Exactly as written, write out the lines below from the first to the one containing "and built their", inclusive. Pictures do not belong in the copy.
DATA EXTRACT below:
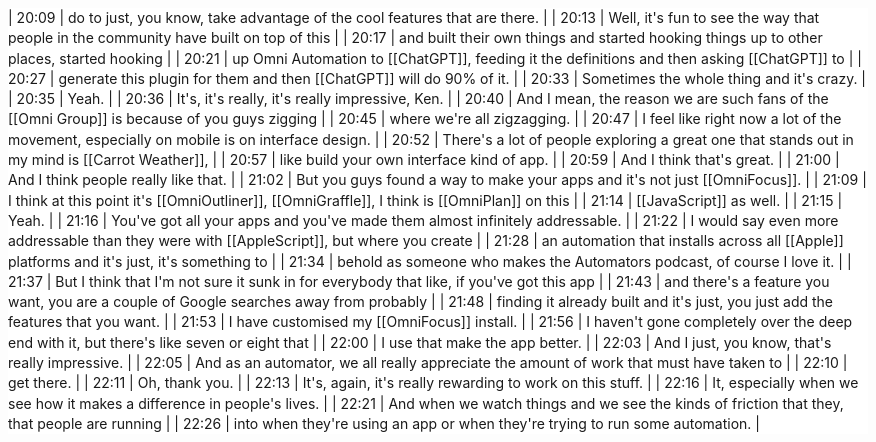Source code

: | 20:09      | do to just, you know, take advantage of the cool features that are there.                                           |
| 20:13      | Well, it's fun to see the way that people in the community have built on top of this                                |
| 20:17      | and built their own things and started hooking things up to other places, started hooking                           |
| 20:21      | up Omni Automation to [[ChatGPT]], feeding it the definitions and then asking [[ChatGPT]] to                        |
| 20:27      | generate this plugin for them and then [[ChatGPT]] will do 90% of it.                                               |
| 20:33      | Sometimes the whole thing and it's crazy.                                                                           |
| 20:35      | Yeah.                                                                                                               |
| 20:36      | It's, it's really, it's really impressive, Ken.                                                                     |
| 20:40      | And I mean, the reason we are such fans of the [[Omni Group]] is because of you guys zigging                        |
| 20:45      | where we're all zigzagging.                                                                                         |
| 20:47      | I feel like right now a lot of the movement, especially on mobile is on interface design.                           |
| 20:52      | There's a lot of people exploring a great one that stands out in my mind is [[Carrot Weather]],                     |
| 20:57      | like build your own interface kind of app.                                                                          |
| 20:59      | And I think that's great.                                                                                           |
| 21:00      | And I think people really like that.                                                                                |
| 21:02      | But you guys found a way to make your apps and it's not just [[OmniFocus]].                                         |
| 21:09      | I think at this point it's [[OmniOutliner]], [[OmniGraffle]], I think is [[OmniPlan]] on this                       |
| 21:14      | [[JavaScript]] as well.                                                                                             |
| 21:15      | Yeah.                                                                                                               |
| 21:16      | You've got all your apps and you've made them almost infinitely addressable.                                        |
| 21:22      | I would say even more addressable than they were with [[AppleScript]], but where you create                         |
| 21:28      | an automation that installs across all [[Apple]] platforms and it's just, it's something to                             |
| 21:34      | behold as someone who makes the Automators podcast, of course I love it.                                            |
| 21:37      | But I think that I'm not sure it sunk in for everybody that like, if you've got this app                            |
| 21:43      | and there's a feature you want, you are a couple of Google searches away from probably                              |
| 21:48      | finding it already built and it's just, you just add the features that you want.                                    |
| 21:53      | I have customised my [[OmniFocus]] install.                                                                         |
| 21:56      | I haven't gone completely over the deep end with it, but there's like seven or eight that                           |
| 22:00      | I use that make the app better.                                                                                     |
| 22:03      | And I just, you know, that's really impressive.                                                                     |
| 22:05      | And as an automator, we all really appreciate the amount of work that must have taken to                            |
| 22:10      | get there.                                                                                                          |
| 22:11      | Oh, thank you.                                                                                                      |
| 22:13      | It's, again, it's really rewarding to work on this stuff.                                                           |
| 22:16      | It, especially when we see how it makes a difference in people's lives.                                             |
| 22:21      | And when we watch things and we see the kinds of friction that they, that people are running                        |
| 22:26      | into when they're using an app or when they're trying to run some automation.                                       |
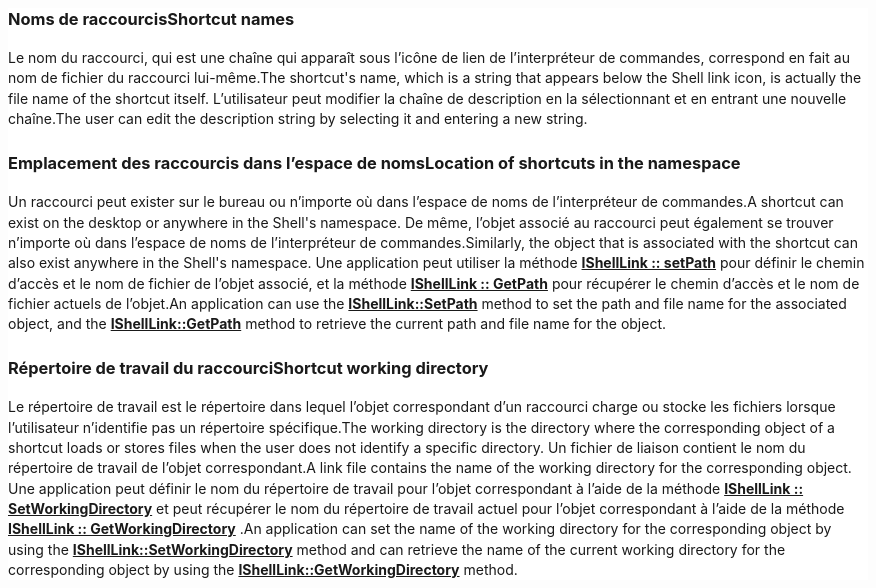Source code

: ### <a name="shortcut-names"></a><span data-ttu-id="bdfaa-173">Noms de raccourcis</span><span class="sxs-lookup"><span data-stu-id="bdfaa-173">Shortcut names</span></span>

<span data-ttu-id="bdfaa-174">Le nom du raccourci, qui est une chaîne qui apparaît sous l’icône de lien de l’interpréteur de commandes, correspond en fait au nom de fichier du raccourci lui-même.</span><span class="sxs-lookup"><span data-stu-id="bdfaa-174">The shortcut's name, which is a string that appears below the Shell link icon, is actually the file name of the shortcut itself.</span></span> <span data-ttu-id="bdfaa-175">L’utilisateur peut modifier la chaîne de description en la sélectionnant et en entrant une nouvelle chaîne.</span><span class="sxs-lookup"><span data-stu-id="bdfaa-175">The user can edit the description string by selecting it and entering a new string.</span></span>

### <a name="location-of-shortcuts-in-the-namespace"></a><span data-ttu-id="bdfaa-176">Emplacement des raccourcis dans l’espace de noms</span><span class="sxs-lookup"><span data-stu-id="bdfaa-176">Location of shortcuts in the namespace</span></span>

<span data-ttu-id="bdfaa-177">Un raccourci peut exister sur le bureau ou n’importe où dans l’espace de noms de l’interpréteur de commandes.</span><span class="sxs-lookup"><span data-stu-id="bdfaa-177">A shortcut can exist on the desktop or anywhere in the Shell's namespace.</span></span> <span data-ttu-id="bdfaa-178">De même, l’objet associé au raccourci peut également se trouver n’importe où dans l’espace de noms de l’interpréteur de commandes.</span><span class="sxs-lookup"><span data-stu-id="bdfaa-178">Similarly, the object that is associated with the shortcut can also exist anywhere in the Shell's namespace.</span></span> <span data-ttu-id="bdfaa-179">Une application peut utiliser la méthode [**IShellLink :: setPath**](/windows/win32/api/shobjidl_core/nf-shobjidl_core-ishelllinka-setpath) pour définir le chemin d’accès et le nom de fichier de l’objet associé, et la méthode [**IShellLink :: GetPath**](/windows/win32/api/shobjidl_core/nf-shobjidl_core-ishelllinka-getpath) pour récupérer le chemin d’accès et le nom de fichier actuels de l’objet.</span><span class="sxs-lookup"><span data-stu-id="bdfaa-179">An application can use the [**IShellLink::SetPath**](/windows/win32/api/shobjidl_core/nf-shobjidl_core-ishelllinka-setpath) method to set the path and file name for the associated object, and the [**IShellLink::GetPath**](/windows/win32/api/shobjidl_core/nf-shobjidl_core-ishelllinka-getpath) method to retrieve the current path and file name for the object.</span></span>

### <a name="shortcut-working-directory"></a><span data-ttu-id="bdfaa-180">Répertoire de travail du raccourci</span><span class="sxs-lookup"><span data-stu-id="bdfaa-180">Shortcut working directory</span></span>

<span data-ttu-id="bdfaa-181">Le répertoire de travail est le répertoire dans lequel l’objet correspondant d’un raccourci charge ou stocke les fichiers lorsque l’utilisateur n’identifie pas un répertoire spécifique.</span><span class="sxs-lookup"><span data-stu-id="bdfaa-181">The working directory is the directory where the corresponding object of a shortcut loads or stores files when the user does not identify a specific directory.</span></span> <span data-ttu-id="bdfaa-182">Un fichier de liaison contient le nom du répertoire de travail de l’objet correspondant.</span><span class="sxs-lookup"><span data-stu-id="bdfaa-182">A link file contains the name of the working directory for the corresponding object.</span></span> <span data-ttu-id="bdfaa-183">Une application peut définir le nom du répertoire de travail pour l’objet correspondant à l’aide de la méthode [**IShellLink :: SetWorkingDirectory**](/windows/win32/api/shobjidl_core/nf-shobjidl_core-ishelllinka-setworkingdirectory) et peut récupérer le nom du répertoire de travail actuel pour l’objet correspondant à l’aide de la méthode [**IShellLink :: GetWorkingDirectory**](/windows/win32/api/shobjidl_core/nf-shobjidl_core-ishelllinka-getworkingdirectory) .</span><span class="sxs-lookup"><span data-stu-id="bdfaa-183">An application can set the name of the working directory for the corresponding object by using the [**IShellLink::SetWorkingDirectory**](/windows/win32/api/shobjidl_core/nf-shobjidl_core-ishelllinka-setworkingdirectory) method and can retrieve the name of the current working directory for the corresponding object by using the [**IShellLink::GetWorkingDirectory**](/windows/win32/api/shobjidl_core/nf-shobjidl_core-ishelllinka-getworkingdirectory) method.</span></span>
End of DATA EXTRACT.
### RESULT BELOW
Source code

: | 20:09      | do to just, you know, take advantage of the cool features that are there.                                           |
| 20:13      | Well, it's fun to see the way that people in the community have built on top of this                                |
| 20:17      | and built their own things and started hooking things up to other places, started hooking                           |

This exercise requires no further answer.